Project description
Synocene is an immersive 360° spatial sound installation that explores a de-centered view of our anthropocentric experience of the natural world. Voices of local communities, the sounds of Natura 2000 forest sites, and the contributions of artificial intelligence all work to imagine a future beyond the Anthropocene. This project is an ever-evolving attempt at a human/non-human/more-than-human perception of the natural world.

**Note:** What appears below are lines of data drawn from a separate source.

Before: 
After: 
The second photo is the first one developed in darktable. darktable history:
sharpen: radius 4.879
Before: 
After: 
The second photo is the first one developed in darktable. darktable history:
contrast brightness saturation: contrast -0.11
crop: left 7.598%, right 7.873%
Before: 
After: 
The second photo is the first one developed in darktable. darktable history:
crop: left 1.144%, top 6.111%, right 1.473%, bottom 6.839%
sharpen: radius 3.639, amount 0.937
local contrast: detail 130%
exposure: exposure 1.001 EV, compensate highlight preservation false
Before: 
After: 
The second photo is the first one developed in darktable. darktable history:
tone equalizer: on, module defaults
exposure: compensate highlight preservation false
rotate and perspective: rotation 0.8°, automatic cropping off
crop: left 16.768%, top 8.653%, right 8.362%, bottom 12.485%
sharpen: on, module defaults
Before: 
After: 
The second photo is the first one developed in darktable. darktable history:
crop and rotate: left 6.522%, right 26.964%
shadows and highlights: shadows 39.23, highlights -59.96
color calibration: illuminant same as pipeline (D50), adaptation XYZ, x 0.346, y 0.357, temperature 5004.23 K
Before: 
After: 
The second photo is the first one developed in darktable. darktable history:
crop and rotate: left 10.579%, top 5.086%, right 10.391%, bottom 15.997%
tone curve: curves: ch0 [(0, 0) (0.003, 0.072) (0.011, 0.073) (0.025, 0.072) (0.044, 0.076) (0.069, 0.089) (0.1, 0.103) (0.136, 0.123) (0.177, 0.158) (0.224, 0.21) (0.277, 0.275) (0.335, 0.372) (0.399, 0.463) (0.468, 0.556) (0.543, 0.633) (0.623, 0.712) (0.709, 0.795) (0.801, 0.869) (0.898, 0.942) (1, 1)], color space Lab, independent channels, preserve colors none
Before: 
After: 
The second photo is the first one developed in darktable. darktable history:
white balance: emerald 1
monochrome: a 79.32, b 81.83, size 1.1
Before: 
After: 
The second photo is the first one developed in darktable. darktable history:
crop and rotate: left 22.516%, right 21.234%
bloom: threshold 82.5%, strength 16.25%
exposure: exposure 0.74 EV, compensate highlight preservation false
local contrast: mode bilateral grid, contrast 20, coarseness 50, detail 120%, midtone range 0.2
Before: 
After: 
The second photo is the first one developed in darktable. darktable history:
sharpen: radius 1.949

Audiences to this work will discover the many narratives created by human experiences of nature in a hybrid writing with AI, along with forest soundscape recordings from within Natura 2000 sites. To achieve the current version of the installation, a citizen engagement workshop took place in the Glengarriff Harbour and Woodland Natura 2000 site (Ireland) with a local community.
Meet the Team
Sam Nester is an Australian born, New York City based musician. Nester aims to bring the environment from the background into the foreground at a critical time for environmental awareness. Marina Wainer is a Paris-based artist. She develops a transdisciplinary practice at the crossroads of creation, research and innovation. Lucía Iglesias Blanco is a forestry engineer and a nature protection expert, at DG ENV. The three of them met at the SciArt Summer School on NaturArchy which took place in June 2022 at the JRC in Ispra. The group is working with Isabelle Hupont Torres (AI, affective computing and human-machine interaction researcher) and the HUMAINT team on aspects relating to artificial intelligence and how it might represent nature.
What drives this project?
I think the goal with it this idea of we're trying to decentre our anthropocentric experience of the natural world, and how that relates to a much grander kind of human experience and moving ourselves from the centre of nature and looking at it from a different perspective. And, combining that with the other big player in the world - artificial intelligence. And how these really important parts of our world and existence are going to cohabitate the idea of nature and its life and humans and our thoughts and our life, and how they will create a potential future of how that will look. And so this our imagined version beyond what we're calling the Anthropocene now.
Sam Nester, Artist
The main topic of the project was decided before Chat GPT, and before all these really very large algorithms that are able to do incredible stuff related to artificial intelligence emerged. So I think it's very timely that we decided to introduce AI in the project, and also nature, because we are really focusing on two of the main challenges of humanity, how to live with this super sophisticated artificial intelligence, and at the same time, how to maintain natural beings in the middle of climate change.
Artificial intelligence is something particularly interesting to explore together with nature, because artificial intelligence learns from the Internet, from the data that is generated by humans. And in that way, it transcribes in some way what the collective imaginary thinks about forests, about rivers, about animals and so on. And to my knowledge, this is one of the first, or the first project exploring how artificial intelligence sees natural beings.